America really is “the land of opportunity”. Everywhere you go I hear of people wanting to succeed and there really is a positive attitude around being able to achieve your goals. American’s use far more motivational language and their optimistic outlook often means you get a better reaction to new ideas and people are far more open to change. These factors really lend themselves to producing an ideal environment for entrepreneurs to succeed. Compared to England this is particularly relevant to creative industries such as music and entertainment, it is far easier to get traction on the commerce side.

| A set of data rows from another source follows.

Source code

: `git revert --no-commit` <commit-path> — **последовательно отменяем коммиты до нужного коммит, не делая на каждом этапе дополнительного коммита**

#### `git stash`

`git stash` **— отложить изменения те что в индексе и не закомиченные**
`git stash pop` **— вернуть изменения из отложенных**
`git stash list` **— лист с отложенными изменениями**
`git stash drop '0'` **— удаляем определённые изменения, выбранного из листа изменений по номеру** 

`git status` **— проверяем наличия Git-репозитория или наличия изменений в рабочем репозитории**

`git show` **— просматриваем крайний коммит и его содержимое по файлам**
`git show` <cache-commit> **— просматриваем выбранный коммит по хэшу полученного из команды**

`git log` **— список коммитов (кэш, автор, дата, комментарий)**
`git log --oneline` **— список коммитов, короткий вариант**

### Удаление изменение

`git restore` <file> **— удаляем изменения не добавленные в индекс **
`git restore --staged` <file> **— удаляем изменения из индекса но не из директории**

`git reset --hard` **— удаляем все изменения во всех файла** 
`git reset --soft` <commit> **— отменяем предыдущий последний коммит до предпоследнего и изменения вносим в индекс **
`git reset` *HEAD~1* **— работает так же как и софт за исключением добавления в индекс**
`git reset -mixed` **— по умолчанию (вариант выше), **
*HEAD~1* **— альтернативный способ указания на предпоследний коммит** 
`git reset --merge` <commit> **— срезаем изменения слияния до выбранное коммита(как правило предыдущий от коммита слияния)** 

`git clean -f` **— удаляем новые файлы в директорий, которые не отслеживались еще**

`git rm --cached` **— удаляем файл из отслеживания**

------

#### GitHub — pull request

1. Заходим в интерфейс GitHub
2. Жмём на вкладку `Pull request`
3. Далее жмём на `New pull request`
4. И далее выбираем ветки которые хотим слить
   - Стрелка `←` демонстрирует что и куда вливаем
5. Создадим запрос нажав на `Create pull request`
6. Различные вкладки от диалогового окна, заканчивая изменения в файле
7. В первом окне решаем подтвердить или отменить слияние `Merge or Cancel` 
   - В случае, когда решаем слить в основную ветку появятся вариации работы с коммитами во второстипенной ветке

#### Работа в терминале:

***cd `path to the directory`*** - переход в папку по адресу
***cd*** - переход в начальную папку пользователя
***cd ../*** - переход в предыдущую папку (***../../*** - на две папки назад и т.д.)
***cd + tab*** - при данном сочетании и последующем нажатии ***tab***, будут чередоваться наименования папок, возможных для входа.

Then there is the holiday allowance. British people receive twice as much holiday than Americans. It frustrates me that offices in the UK seem to shut down for the whole of August and over the Christmas holiday period. I do think the US holiday allowance is slightly too low, but time is incredibly valuable and the disparity in annual leave obviously puts Britain at an immediate disadvantage; individuals are missing out on time to make money. Evidence shows that US economy is experiencing an exceptional period of evolution compared to the UK. The economy is growing at its fastest pace in a decade with GDP at 5%, so the UK can’t afford to waste time.
Last year The Spectator reported that if Britain were to somehow leave the EU and join the US it’d be the 2nd-poorest state in the union – poorer than Missouri, Kansas and Alabama. Poorer than any state except for Mississippi, and if you take out the south east the UK would be poorer than that too suggesting that the Brits desperately need to take a leaf out the American business book.
When it comes to SMEs the UK are particularly lagging behind the USA when it comes to access to capital.
- The UK lags over 20 index points – out of 100 – behind the US in entrepreneurial aspirations.
- In Europe 80% of SME funding comes from banks compared to 18% in the USA.
- Of the largest 100 companies in the world created since 1975, 26 are from California and there is only 1 from Europe.
I do not mean to say that the Americans do not have their own flaws when it comes to business. However, I do believe that their behaviour and attitudes are ideal for proactive commercial activity and facilitating the establishment of small companies, which in turn boost the economy. As the business world continues to evolve on a global scale, the way people approach business will have to become more uniform to avoid conflict and ensure consistency. The American style may well be the best approach.